What this task involves — Find the line containing "Timeline Formating, status: Afgerond -> Bezig" in the entries below. Restate it and each line after it, word for word, up to and including the line containing "ID-37, owner: 오재현 -> 안현우".

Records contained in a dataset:
══════════════════════════════
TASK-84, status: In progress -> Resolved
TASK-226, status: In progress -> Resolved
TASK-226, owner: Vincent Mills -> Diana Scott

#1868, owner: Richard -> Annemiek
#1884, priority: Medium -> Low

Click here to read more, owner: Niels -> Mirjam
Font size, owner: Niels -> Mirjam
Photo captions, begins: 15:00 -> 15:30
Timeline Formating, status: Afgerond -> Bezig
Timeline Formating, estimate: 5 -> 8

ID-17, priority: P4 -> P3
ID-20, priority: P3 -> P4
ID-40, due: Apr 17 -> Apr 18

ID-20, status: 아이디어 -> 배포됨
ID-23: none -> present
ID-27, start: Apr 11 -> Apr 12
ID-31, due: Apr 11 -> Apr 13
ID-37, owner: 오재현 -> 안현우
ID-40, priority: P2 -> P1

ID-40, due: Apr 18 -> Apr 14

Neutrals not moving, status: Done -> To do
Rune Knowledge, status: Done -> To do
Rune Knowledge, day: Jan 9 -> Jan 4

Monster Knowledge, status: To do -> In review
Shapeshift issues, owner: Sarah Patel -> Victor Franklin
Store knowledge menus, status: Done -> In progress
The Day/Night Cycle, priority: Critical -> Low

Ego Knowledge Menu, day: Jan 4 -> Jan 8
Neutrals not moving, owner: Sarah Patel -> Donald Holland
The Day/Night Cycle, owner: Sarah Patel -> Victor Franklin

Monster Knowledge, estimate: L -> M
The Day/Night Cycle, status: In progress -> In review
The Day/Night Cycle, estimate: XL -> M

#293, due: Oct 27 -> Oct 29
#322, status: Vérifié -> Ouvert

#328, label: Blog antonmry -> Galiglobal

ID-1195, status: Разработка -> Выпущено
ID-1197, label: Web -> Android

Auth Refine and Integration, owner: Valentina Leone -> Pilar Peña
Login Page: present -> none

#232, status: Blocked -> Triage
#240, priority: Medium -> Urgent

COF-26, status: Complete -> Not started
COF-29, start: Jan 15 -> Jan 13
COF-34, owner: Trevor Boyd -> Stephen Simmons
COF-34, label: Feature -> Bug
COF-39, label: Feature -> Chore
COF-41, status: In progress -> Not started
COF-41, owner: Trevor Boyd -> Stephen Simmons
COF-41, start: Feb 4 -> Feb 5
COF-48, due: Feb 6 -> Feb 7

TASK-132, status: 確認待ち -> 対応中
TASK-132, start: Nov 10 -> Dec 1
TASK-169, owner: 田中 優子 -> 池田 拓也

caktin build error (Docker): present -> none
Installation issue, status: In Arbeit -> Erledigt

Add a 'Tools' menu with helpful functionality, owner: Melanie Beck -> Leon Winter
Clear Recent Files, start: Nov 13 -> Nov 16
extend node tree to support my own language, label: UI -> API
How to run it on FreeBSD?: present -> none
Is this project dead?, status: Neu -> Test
══════════════════════════════
Solved exercise —
Timeline Formating, status: Afgerond -> Bezig
Timeline Formating, estimate: 5 -> 8

ID-17, priority: P4 -> P3
ID-20, priority: P3 -> P4
ID-40, due: Apr 17 -> Apr 18

ID-20, status: 아이디어 -> 배포됨
ID-23: none -> present
ID-27, start: Apr 11 -> Apr 12
ID-31, due: Apr 11 -> Apr 13
ID-37, owner: 오재현 -> 안현우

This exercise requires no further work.